For the same reason, contrast enhanced ultrasound is recommended to make the distinction between hypovascular solid lesions on CT and atypical cyst, like on this example of a non-classified lesion on B mode here and after color doppler where you couldn't see any vessels within the lesion.
But after injection, this lesion appeared vascularized with a lot of bubbles in it, showing vessels in it.
So this lesion was considered as a solid lesion with cystic component.
The overall indication is the suspicion of infarction of the kidney in fact appears as a wedge shape, non enhancing area of the cortex of the kidney.
And because of the high special resolution of the ultrasound, it is also possible to see the cortical necrosis, which will appear as a lack of enhancement at the periphery of the cortex.
Example: Renal Infarction
Here is an example of a renal infarction.
The B mode and the color doppler was were normal after injection.
You could see a diffuse enhancement of the cortex and the medulla of the kidney, except in this area that remained dark.
So it was an infarction of the purple pole of the kidney here.
Example: Cortical Necrosis
And here is an example of a cortical necrosis where you could see the lack of enhancement of the cortex of the kidney.
Here the cortical necrosis was here and confirmed by the corresponding MRI.
Another example of a cortical necrosis on 3D where you can clearly see the absence of enhancement of the cortex of the kidney after injection on this 3D acquisition here.
Other Applications
So you understood that contrast ultrasound is a very powerful technique to quickly assess the micro circulation of an organ or a tumor.
And this can be used in many other indication than only liver and kidney contrast.
Ultrasound is also recommended to study cystic masses on the pancreas and even using endoscopic ultrasound like on this example coming from the literature where you can see the enhancement of the wall of this lesion after contrast, but also to assess the level of inflammation of bowel wall in Crohn disease.

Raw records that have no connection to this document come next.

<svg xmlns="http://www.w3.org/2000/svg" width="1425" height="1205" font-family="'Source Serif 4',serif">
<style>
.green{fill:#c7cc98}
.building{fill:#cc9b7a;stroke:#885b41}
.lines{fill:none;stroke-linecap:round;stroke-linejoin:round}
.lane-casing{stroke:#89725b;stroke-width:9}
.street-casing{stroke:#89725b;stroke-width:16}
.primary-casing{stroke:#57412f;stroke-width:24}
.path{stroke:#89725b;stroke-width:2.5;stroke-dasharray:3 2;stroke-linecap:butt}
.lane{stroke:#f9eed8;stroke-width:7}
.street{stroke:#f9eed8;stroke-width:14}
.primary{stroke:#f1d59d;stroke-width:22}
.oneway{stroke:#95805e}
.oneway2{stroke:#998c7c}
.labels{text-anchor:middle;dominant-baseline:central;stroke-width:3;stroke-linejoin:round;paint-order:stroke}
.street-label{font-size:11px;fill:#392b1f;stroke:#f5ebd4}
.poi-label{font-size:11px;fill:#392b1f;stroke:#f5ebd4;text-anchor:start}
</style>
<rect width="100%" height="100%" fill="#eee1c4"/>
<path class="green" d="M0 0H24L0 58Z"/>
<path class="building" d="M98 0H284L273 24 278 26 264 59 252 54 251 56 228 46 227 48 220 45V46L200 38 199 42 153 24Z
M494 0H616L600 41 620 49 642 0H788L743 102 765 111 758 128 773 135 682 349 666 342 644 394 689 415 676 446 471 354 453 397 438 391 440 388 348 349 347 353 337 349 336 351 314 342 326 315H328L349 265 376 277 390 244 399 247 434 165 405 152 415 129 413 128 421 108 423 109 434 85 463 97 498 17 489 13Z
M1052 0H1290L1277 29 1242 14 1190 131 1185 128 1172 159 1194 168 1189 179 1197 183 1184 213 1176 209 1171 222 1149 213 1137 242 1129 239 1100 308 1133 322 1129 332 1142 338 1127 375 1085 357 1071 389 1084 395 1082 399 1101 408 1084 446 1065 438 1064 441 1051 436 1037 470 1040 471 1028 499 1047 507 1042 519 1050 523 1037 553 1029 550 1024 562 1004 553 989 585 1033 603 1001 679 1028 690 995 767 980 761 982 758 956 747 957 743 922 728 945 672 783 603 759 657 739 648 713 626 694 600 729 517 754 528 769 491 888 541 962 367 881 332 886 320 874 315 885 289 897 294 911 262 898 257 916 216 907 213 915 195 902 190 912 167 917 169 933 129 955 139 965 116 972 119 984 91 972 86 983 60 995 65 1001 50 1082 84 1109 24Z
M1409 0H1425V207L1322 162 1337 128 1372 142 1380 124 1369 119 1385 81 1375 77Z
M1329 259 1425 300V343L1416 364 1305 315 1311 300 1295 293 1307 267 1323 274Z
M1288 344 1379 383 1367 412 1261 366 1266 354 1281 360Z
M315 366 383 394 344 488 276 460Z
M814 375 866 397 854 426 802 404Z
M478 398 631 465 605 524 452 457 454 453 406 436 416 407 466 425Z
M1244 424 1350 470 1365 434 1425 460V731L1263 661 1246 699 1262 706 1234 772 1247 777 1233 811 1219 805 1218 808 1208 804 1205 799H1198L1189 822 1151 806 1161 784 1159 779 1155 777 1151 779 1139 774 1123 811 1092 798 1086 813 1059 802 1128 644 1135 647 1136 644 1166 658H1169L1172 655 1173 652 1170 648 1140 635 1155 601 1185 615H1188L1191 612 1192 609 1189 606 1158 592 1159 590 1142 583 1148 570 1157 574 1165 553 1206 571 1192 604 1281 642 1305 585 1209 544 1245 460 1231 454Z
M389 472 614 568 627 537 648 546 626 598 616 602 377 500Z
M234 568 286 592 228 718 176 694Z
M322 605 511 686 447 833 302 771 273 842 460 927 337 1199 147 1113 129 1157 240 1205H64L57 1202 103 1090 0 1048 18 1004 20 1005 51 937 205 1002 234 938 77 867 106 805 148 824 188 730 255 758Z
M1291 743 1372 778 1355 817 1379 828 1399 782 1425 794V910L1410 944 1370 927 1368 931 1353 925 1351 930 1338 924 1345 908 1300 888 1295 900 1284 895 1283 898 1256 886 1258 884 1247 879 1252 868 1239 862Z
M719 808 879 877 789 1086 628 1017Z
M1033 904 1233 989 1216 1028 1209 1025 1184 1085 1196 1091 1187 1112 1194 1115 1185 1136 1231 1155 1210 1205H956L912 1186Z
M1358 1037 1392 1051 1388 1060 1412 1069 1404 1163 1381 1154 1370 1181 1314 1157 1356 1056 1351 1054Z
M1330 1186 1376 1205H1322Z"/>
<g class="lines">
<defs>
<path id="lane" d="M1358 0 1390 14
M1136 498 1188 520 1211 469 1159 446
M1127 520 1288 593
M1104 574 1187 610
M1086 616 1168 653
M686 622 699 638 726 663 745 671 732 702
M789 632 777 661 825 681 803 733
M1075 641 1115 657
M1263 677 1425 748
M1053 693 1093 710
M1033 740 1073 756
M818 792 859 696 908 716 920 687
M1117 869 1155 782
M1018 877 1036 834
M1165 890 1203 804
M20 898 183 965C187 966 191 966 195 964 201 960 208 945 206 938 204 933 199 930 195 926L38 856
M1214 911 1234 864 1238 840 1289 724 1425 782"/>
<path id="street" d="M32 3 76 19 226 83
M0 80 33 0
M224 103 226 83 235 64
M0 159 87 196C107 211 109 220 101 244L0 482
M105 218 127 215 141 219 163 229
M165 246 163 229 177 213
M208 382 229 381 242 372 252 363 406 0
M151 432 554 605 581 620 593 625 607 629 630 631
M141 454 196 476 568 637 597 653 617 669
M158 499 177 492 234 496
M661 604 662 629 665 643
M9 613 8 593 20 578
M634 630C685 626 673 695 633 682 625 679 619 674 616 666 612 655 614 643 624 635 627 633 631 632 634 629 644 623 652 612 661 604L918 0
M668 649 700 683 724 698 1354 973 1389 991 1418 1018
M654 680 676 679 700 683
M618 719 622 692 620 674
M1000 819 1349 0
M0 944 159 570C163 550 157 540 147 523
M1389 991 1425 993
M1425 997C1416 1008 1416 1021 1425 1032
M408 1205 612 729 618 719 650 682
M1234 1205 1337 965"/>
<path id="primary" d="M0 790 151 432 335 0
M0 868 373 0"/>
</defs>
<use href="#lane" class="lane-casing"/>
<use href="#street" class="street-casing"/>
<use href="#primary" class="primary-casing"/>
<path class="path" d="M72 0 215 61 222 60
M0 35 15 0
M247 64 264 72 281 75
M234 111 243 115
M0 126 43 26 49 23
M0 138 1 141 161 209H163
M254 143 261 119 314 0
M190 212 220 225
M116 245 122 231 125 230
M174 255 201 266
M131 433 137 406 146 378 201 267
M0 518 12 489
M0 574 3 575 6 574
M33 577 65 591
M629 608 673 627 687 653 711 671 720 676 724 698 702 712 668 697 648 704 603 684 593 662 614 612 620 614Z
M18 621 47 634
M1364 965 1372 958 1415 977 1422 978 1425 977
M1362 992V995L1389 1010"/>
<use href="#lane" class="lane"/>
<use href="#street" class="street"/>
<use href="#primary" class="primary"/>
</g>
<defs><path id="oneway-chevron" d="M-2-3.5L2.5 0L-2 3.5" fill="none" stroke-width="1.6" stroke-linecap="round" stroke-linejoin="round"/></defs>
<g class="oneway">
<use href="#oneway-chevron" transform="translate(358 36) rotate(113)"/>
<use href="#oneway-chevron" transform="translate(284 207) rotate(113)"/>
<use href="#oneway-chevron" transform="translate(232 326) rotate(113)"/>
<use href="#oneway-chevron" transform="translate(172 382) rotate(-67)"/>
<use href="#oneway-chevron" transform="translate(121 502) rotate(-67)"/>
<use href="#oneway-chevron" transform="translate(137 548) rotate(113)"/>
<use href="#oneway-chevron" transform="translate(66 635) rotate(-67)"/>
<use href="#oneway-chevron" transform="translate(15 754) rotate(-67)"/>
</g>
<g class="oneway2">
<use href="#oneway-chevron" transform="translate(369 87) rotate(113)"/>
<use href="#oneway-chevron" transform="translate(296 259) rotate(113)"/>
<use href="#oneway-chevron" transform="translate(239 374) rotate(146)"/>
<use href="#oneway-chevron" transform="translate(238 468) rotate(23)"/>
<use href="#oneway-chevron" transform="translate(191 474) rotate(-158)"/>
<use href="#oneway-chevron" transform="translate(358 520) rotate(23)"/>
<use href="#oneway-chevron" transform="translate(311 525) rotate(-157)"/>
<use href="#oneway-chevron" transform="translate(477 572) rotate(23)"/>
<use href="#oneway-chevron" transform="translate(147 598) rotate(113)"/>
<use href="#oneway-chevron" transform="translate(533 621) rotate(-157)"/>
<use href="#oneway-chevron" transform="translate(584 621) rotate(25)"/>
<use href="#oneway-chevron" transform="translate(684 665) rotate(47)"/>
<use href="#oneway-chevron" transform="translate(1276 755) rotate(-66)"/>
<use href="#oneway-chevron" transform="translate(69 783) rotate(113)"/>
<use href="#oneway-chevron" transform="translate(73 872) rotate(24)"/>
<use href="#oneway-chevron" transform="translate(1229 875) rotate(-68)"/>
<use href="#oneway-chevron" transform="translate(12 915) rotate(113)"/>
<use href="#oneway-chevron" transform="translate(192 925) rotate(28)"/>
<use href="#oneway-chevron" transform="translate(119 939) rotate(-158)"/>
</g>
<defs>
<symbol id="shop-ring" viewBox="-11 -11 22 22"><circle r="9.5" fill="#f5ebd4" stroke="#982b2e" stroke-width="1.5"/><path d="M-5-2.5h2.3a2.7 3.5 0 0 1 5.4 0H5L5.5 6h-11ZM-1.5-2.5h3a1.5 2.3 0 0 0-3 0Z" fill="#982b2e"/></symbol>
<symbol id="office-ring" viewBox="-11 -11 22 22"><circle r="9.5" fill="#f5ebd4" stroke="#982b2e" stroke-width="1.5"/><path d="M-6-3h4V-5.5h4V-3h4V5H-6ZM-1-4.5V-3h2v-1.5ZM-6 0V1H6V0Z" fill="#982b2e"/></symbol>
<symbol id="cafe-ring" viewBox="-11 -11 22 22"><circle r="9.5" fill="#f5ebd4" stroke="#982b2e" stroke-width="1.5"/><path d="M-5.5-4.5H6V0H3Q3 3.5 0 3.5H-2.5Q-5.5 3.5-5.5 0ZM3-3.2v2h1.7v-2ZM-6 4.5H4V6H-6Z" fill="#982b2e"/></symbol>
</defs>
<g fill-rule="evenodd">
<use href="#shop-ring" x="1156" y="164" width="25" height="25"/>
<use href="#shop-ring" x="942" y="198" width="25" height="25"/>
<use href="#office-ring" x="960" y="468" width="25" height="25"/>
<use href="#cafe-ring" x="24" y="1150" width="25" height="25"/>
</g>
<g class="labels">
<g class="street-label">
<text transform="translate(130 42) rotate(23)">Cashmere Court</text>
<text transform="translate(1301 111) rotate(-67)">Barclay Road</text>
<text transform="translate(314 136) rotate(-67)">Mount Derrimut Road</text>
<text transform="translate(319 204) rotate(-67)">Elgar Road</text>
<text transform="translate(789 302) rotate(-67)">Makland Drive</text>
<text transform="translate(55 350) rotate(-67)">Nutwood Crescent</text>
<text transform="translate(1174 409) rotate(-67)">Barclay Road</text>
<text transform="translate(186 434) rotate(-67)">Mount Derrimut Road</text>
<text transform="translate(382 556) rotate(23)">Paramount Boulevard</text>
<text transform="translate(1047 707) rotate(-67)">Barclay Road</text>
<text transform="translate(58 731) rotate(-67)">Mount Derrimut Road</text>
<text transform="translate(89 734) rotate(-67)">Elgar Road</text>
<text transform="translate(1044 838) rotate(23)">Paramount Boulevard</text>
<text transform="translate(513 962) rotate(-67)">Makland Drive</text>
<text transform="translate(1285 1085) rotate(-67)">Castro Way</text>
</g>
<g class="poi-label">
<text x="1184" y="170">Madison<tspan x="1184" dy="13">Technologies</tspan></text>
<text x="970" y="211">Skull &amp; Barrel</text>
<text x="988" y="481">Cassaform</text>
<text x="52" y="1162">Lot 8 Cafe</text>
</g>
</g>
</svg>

Here you can clearly see the strong enhancement of the wall of this small bowel loop or, and it is very important to better identify fractures of the spleen or of the liver after a trauma.
We all know that it's very difficult to identify fresh fracture in the spleen in the emergency room, but after contrast, it becomes obvious and it is very useful in the emergency room.
Conclusion
In conclusion, this is a very convenient technique to assess liver tumors and renal vascular disorder, but also in many other organs and vessels.
And in addition, microbubbles are very well tolerated, making this technique an interesting solution in case of renal impairment where we need to inject contrast anyway.